El orador levantó el borde del manto y mostró la cicatriz.
—Está perfectamente cicatrizada, Alejandro. Un verdadero cirujano no lo habría hecho mejor.
—El mérito es de mi maestro Aristóteles, que fue también conciudadano vuestro. Es más, ¿no crees que deberíais dedicarle una estatua en la plaza del mercado? ¿No tenéis, verdad, una estatua de Aristóteles en el ágora?
Los delegados se miraron unos a otros, cada vez más sorprendidos.
—No. No hemos pensado en ello aún —hubo de admitir Demades.
—Pues id pensándolo, entonces. Y otra cosa. Quiero a Demóstenes, Licurgo y a todos aquellos que inspiraron la revuelta.
Demanes bajó la cabeza.
—Rey, nos esperábamos esta petición y comprendemos tu estado de ánimo. Sabes que yo siempre me he manifestado en contra de la guerra y en favor de la paz, aunque he cumplido con mi deber y he luchado como los demás cuando la ciudad así me lo ha mandado. No obstante, estoy convencido de que Demóstenes y los demás han actuado de buena fe, como sinceros patriotas.
—¿Patriotas? —gritó Alejandro.
—Sí, oh rey, patriotas —rebatió Demades con firmeza.
—Entonces, ¿por qué no se entregan? ¿Por qué no asumen la responsabilidad de sus acciones?
—Porque la ciudad no quiere y está dispuesta a arrostrar cualquier peligro y desafío. Escúchame, Alejandro, Atenas está dispuesta a aceptar peticiones razonables, pero no a ser empujada a la desesperación porque, aunque vencieras, tu victoria resultaría más amarga que una derrota.
»Tebas no existe ya, Esparta no se unirá nunca a ti. Si destruyeras Atenas o te granjeases su enemistad para siempre, ¿qué te quedaría de Grecia? La clemencia, en muchas ocasiones, consigue más que la fuerza o la arrogancia.
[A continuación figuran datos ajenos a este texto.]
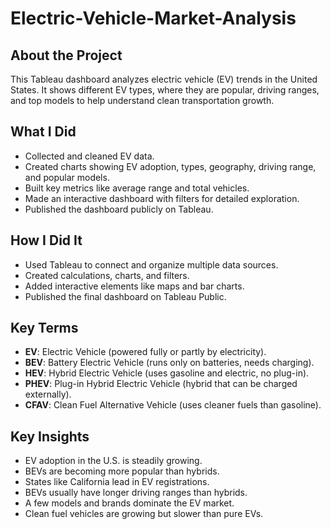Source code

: # Electric-Vehicle-Market-Analysis

## About the Project
This Tableau dashboard analyzes electric vehicle (EV) trends in the United States. It shows different EV types, where they are popular, driving ranges, and top models to help understand clean transportation growth.

## What I Did
- Collected and cleaned EV data.
- Created charts showing EV adoption, types, geography, driving range, and popular models.
- Built key metrics like average range and total vehicles.
- Made an interactive dashboard with filters for detailed exploration.
- Published the dashboard publicly on Tableau.

## How I Did It
- Used Tableau to connect and organize multiple data sources.
- Created calculations, charts, and filters.
- Added interactive elements like maps and bar charts.
- Published the final dashboard on Tableau Public.

## Key Terms
- **EV**: Electric Vehicle (powered fully or partly by electricity).
- **BEV**: Battery Electric Vehicle (runs only on batteries, needs charging).
- **HEV**: Hybrid Electric Vehicle (uses gasoline and electric, no plug-in).
- **PHEV**: Plug-in Hybrid Electric Vehicle (hybrid that can be charged externally).
- **CFAV**: Clean Fuel Alternative Vehicle (uses cleaner fuels than gasoline).

## Key Insights
- EV adoption in the U.S. is steadily growing.
- BEVs are becoming more popular than hybrids.
- States like California lead in EV registrations.
- BEVs usually have longer driving ranges than hybrids.
- A few models and brands dominate the EV market.
- Clean fuel vehicles are growing but slower than pure EVs.
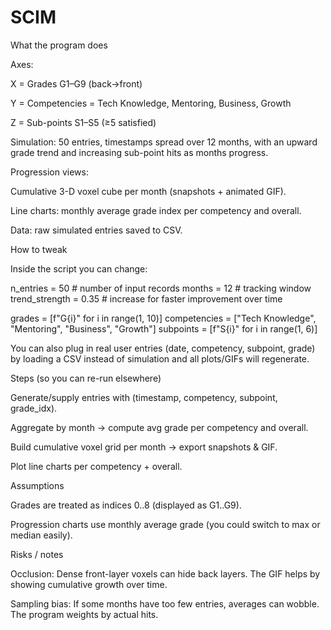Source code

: # SCIM

What the program does

Axes:

X = Grades G1–G9 (back→front)

Y = Competencies = Tech Knowledge, Mentoring, Business, Growth

Z = Sub-points S1–S5 (≥5 satisfied)

Simulation: 50 entries, timestamps spread over 12 months, with an upward grade trend and increasing sub-point hits as months progress.

Progression views:

Cumulative 3-D voxel cube per month (snapshots + animated GIF).

Line charts: monthly average grade index per competency and overall.

Data: raw simulated entries saved to CSV.

How to tweak

Inside the script you can change:

n_entries = 50         # number of input records
months = 12            # tracking window
trend_strength = 0.35  # increase for faster improvement over time

grades = [f"G{i}" for i in range(1, 10)]
competencies = ["Tech Knowledge", "Mentoring", "Business", "Growth"]
subpoints = [f"S{i}" for i in range(1, 6)]


You can also plug in real user entries (date, competency, subpoint, grade) by loading a CSV instead of simulation and all plots/GIFs will regenerate.

Steps (so you can re-run elsewhere)

Generate/supply entries with (timestamp, competency, subpoint, grade_idx).

Aggregate by month → compute avg grade per competency and overall.

Build cumulative voxel grid per month → export snapshots & GIF.

Plot line charts per competency + overall.

Assumptions

Grades are treated as indices 0..8 (displayed as G1..G9).

Progression charts use monthly average grade (you could switch to max or median easily).

Risks / notes

Occlusion: Dense front-layer voxels can hide back layers. The GIF helps by showing cumulative growth over time.

Sampling bias: If some months have too few entries, averages can wobble. The program weights by actual hits.
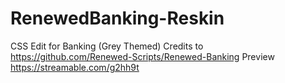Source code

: # RenewedBanking-Reskin
CSS Edit for Banking (Grey Themed) Credits to  https://github.com/Renewed-Scripts/Renewed-Banking       Preview https://streamable.com/g2hh9t
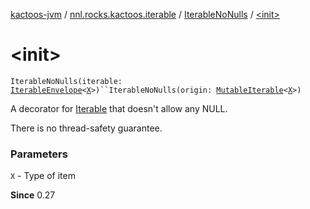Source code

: [kactoos-jvm](../../index.md) / [nnl.rocks.kactoos.iterable](../index.md) / [IterableNoNulls](index.md) / [&lt;init&gt;](./-init-.md)

# &lt;init&gt;

`IterableNoNulls(iterable: `[`IterableEnvelope`](../-iterable-envelope/index.md)`<`[`X`](index.md#X)`>)``IterableNoNulls(origin: `[`MutableIterable`](https://kotlinlang.org/api/latest/jvm/stdlib/kotlin.collections/-mutable-iterable/index.html)`<`[`X`](index.md#X)`>)`

A decorator for [Iterable](https://kotlinlang.org/api/latest/jvm/stdlib/kotlin.collections/-iterable/index.html) that doesn't allow any NULL.

There is no thread-safety guarantee.

### Parameters

`X` - Type of item

**Since**
0.27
Alejandro no respondió y caminó un buen rato de un lado a otro de su tienda. Luego volvió a sentarse.
—¿Qué pides?
—Que ningún ciudadano ateniense deba ser entregado y no se aplique ningún castigo a la ciudad. Además, pedimos poder conceder asilo y ayuda a los prófugos tebanos. A cambio, renovaremos nuestra adhesión a la liga panhelénica y a la paz común. Si pasas a Asia tendrás necesidad de que nuestra flota te cubra las espaldas: la tuya es demasiado exigua y no tiene experiencia suficiente.
Eumenes se acercó a él susurrándole al oído:
—A mí me parecen unas propuestas razonables.
—Entonces, redactad un documento y firmadlo —ordenó Alejandro poniéndose en pie.
Se quitó el anillo del dedo, lo puso en la mano de Eumenes y salió.